Damian still looked indignant over the assault on his person, but swiftly got over it, leaning up on the counter to get a better look inside the paper and plastic bags Jason had come with, spotting numerous things that he both was and was not accustomed to seeing as he rarely watched anyone cook. Why would he need to know something like cooking when their family had Pennyworth and the exiled son of Talia couldn't prepare anything that wasn't killed out in the wilderness and roasted over an open fire on a spit? He had tried cooking one of those frozen dinner things, but Dick forbade him from doing so ever, ever, ever again after the eldest of the brothers had to put out the fire in the kitchen Damian had caused by using not one, but twofire extinguishers. Damian still wondered why Dick hadn't told Father about it when he came back from the dead—being lost in time—wherever he had gone.
"Why the water?" Dick asked, going over to Tim's bed and sitting right next to the middle sibling's feet to keep them warm with the heat of his—in all his ex-lovers' opinions—fine ass, "Are you making that gross coffee again?"

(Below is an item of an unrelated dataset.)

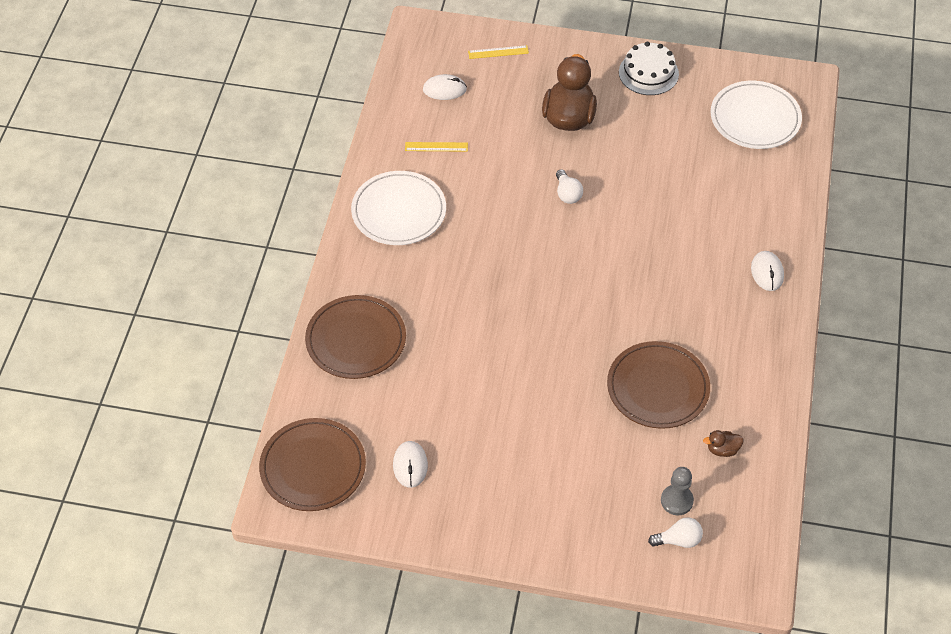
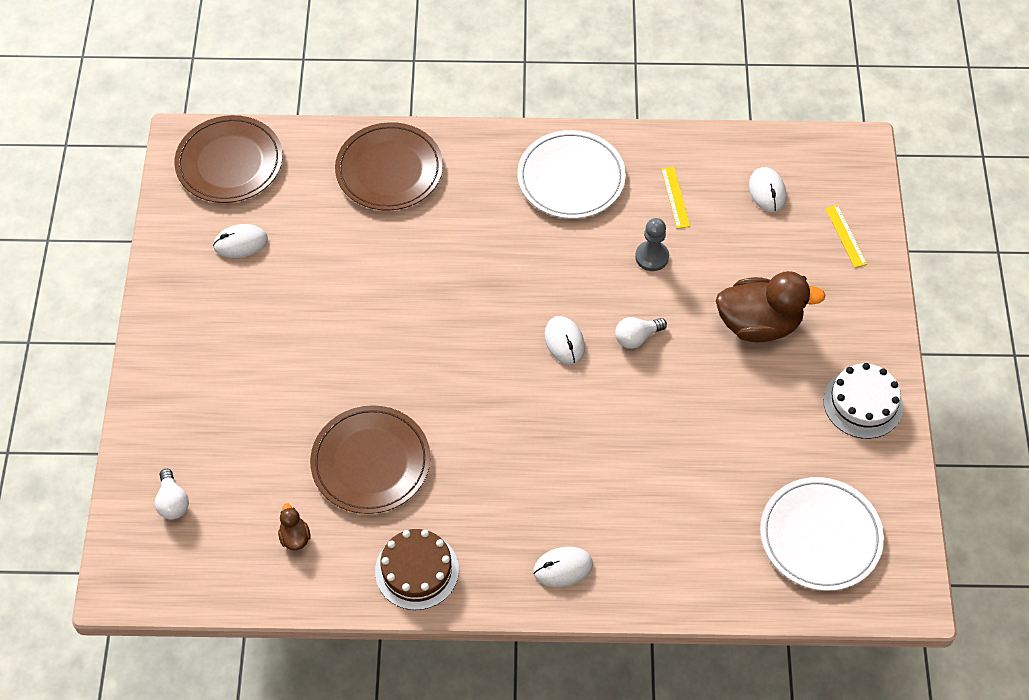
camera: 80 degrees right, 5 degrees up
grey pawn [661,467,694,515] -> grey pawn moved to [635,218,669,271]
none -> brown cake [375,529,459,610]
none -> white mouse [544,316,585,365]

"No," Jay replied, not so insulted as he knew how bad his coffee tasted no matter how he mixed it up for flavor; his eyes drifting silently and subtly from Damian looking about in the biggest bad that Jay remembered the cashier placing the ice cream in over to Tim as he moved just a little onto his side, breathing a little lighter since before he had left and not perspiring too much into his pillow, "Hot cocoa."
Dick tilted his head, as did Damian, both looking hopeful and asking in perfect unison that nearly made Jason laugh out loud, "Did you buy the little marshmallows?"
"No duh."
Damian didn't make any sign of good will other than allowing his eyes to widen in a non-frightening way and then dove back into the bag, but Dick replied with raising both arms in the air, followed by a cheerful, "Whoo! Go Jay!"
Jason grumbled to knock it off and flipped on the stove, the blue gas flame licking out and silently over the red tea kettle he had set there, just near enough to his fingers to warm the pads and lining of his fingerprints.